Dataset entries
Start

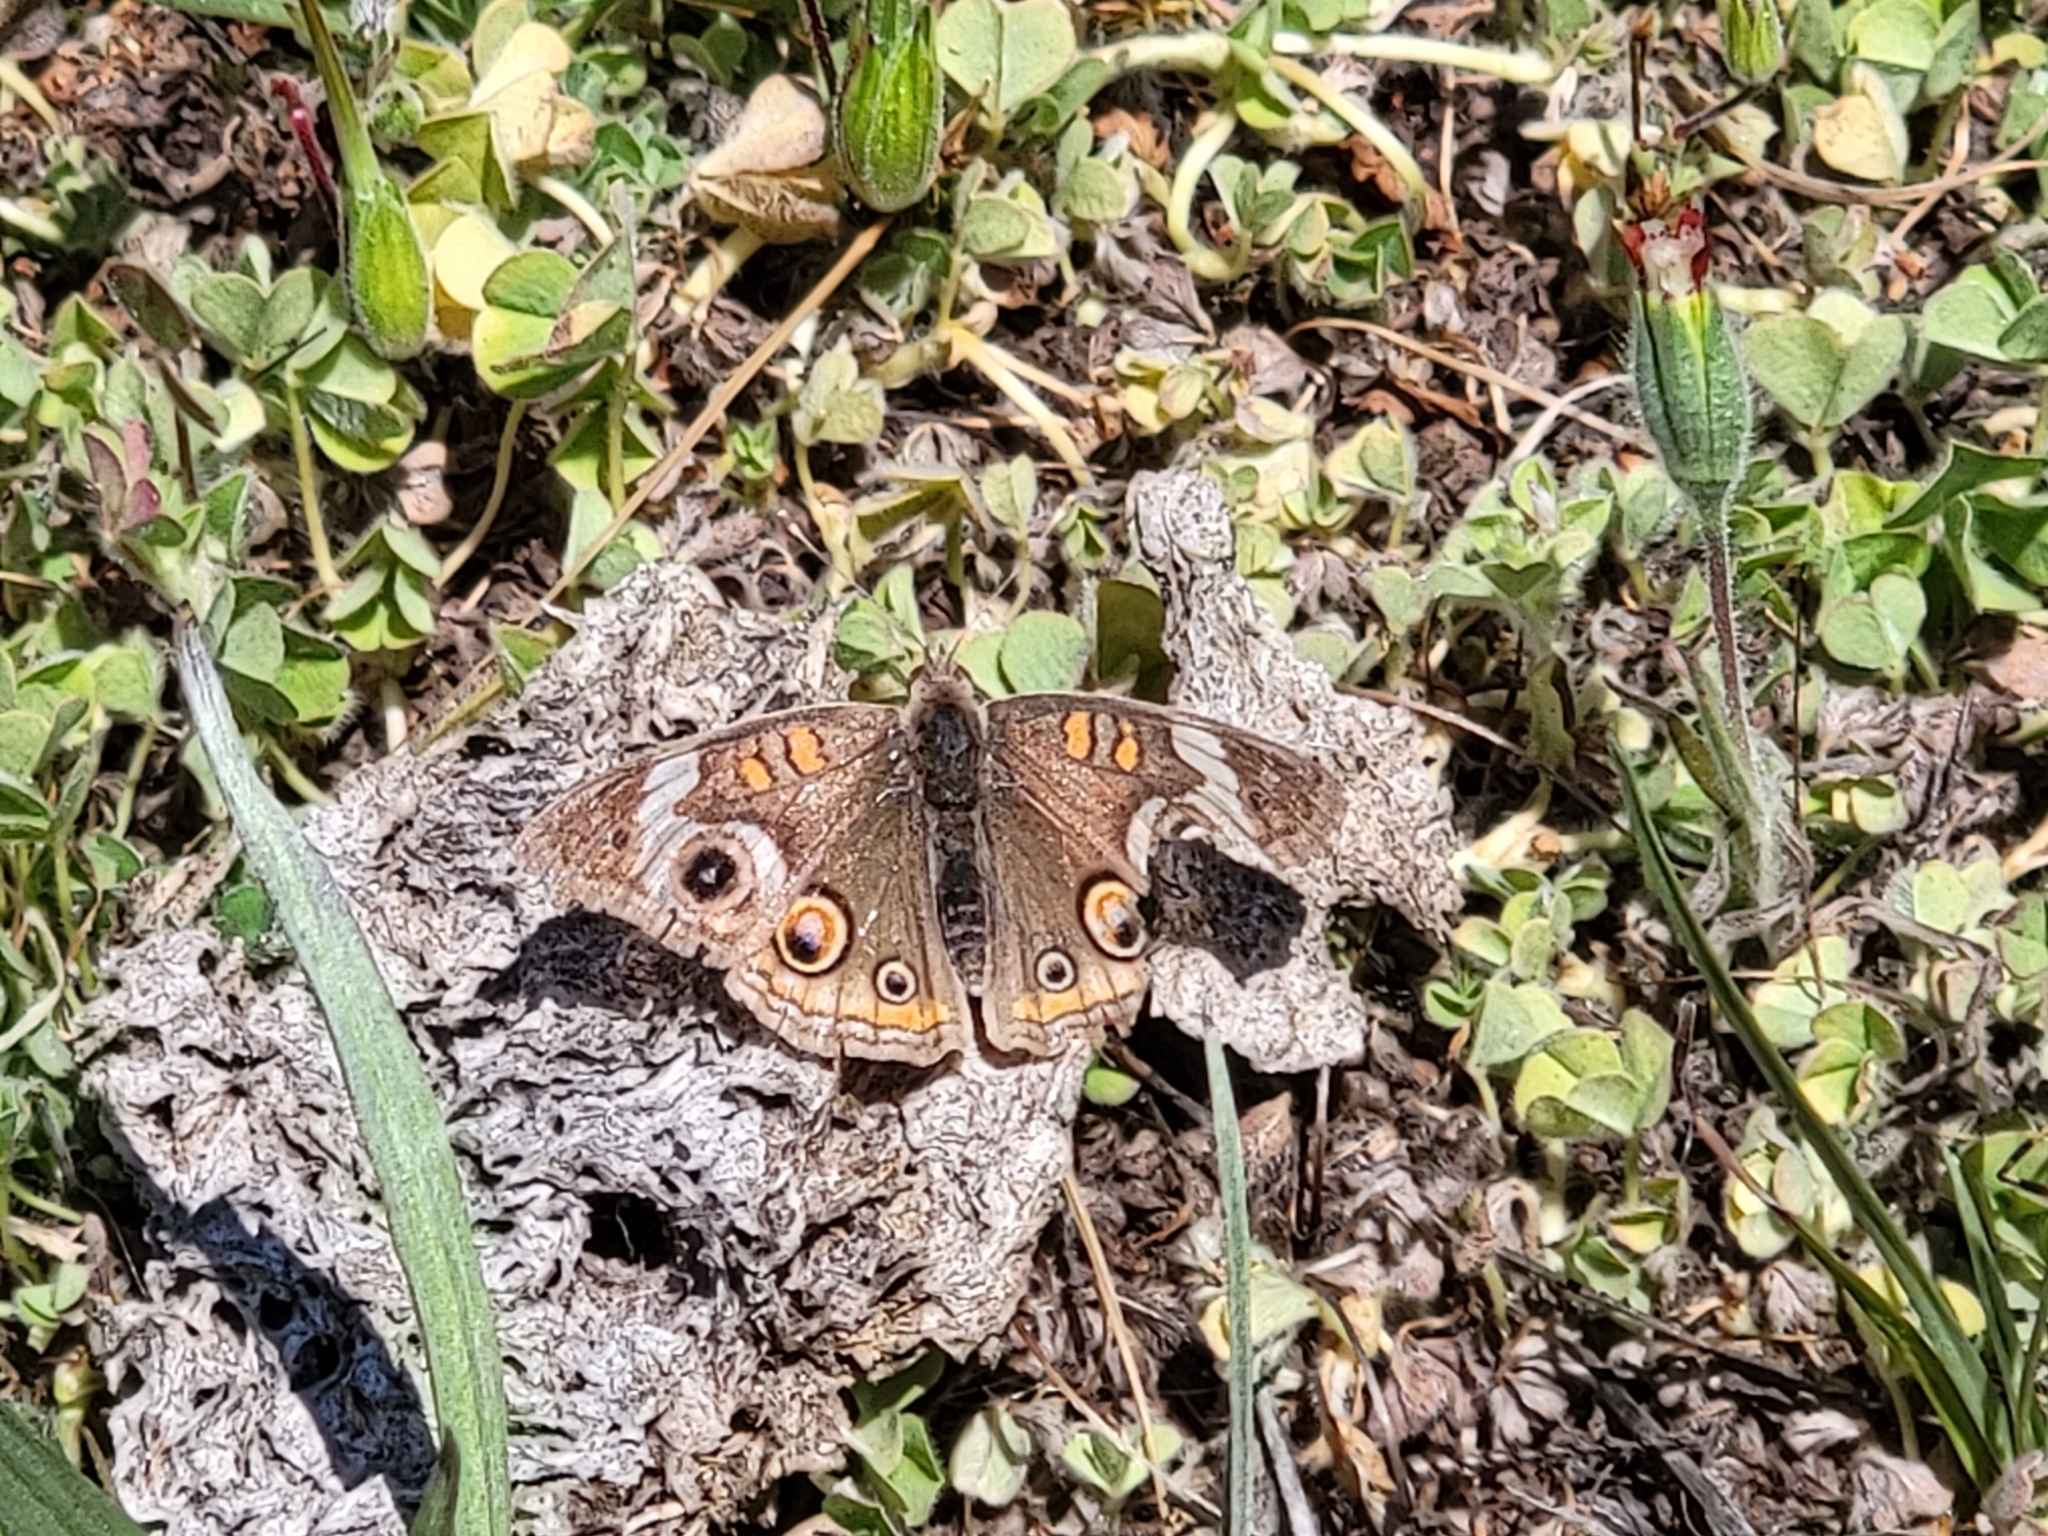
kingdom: Animalia
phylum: Arthropoda
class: Insecta
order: Lepidoptera
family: Nymphalidae
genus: Junonia
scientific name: Junonia grisea
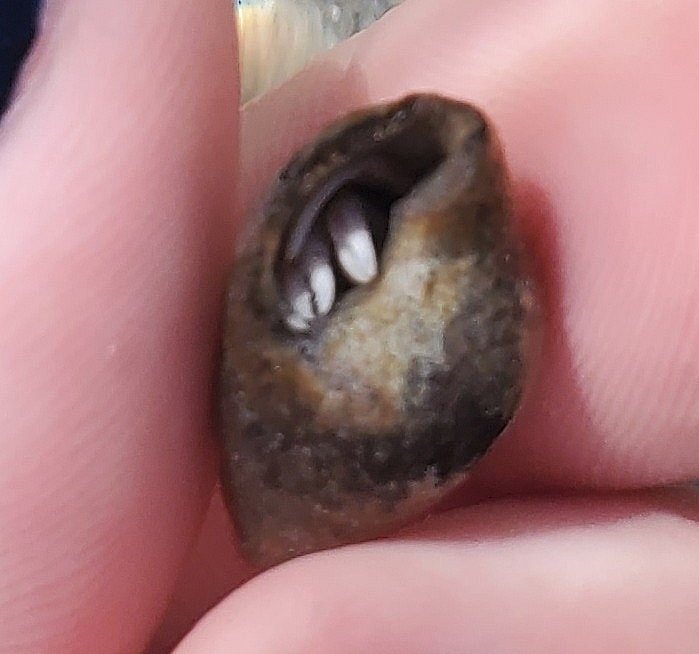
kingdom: Animalia
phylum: Arthropoda
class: Malacostraca
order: Decapoda
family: Paguridae
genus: Pagurus
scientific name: Pagurus longicarpus
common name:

End

* WHAT IS NEEDED *
Can you render every line of the data above as a numbered list, skipping blank lines and omitting the pictures?

* ANSWER TO THIS PROBLEM *
1. kingdom: Animalia
2. phylum: Arthropoda
3. class: Insecta
4. order: Lepidoptera
5. family: Nymphalidae
6. genus: Junonia
7. scientific name: Junonia grisea
8. kingdom: Animalia
9. phylum: Arthropoda
10. class: Malacostraca
11. order: Decapoda
12. family: Paguridae
13. genus: Pagurus
14. scientific name: Pagurus longicarpus
15. common name:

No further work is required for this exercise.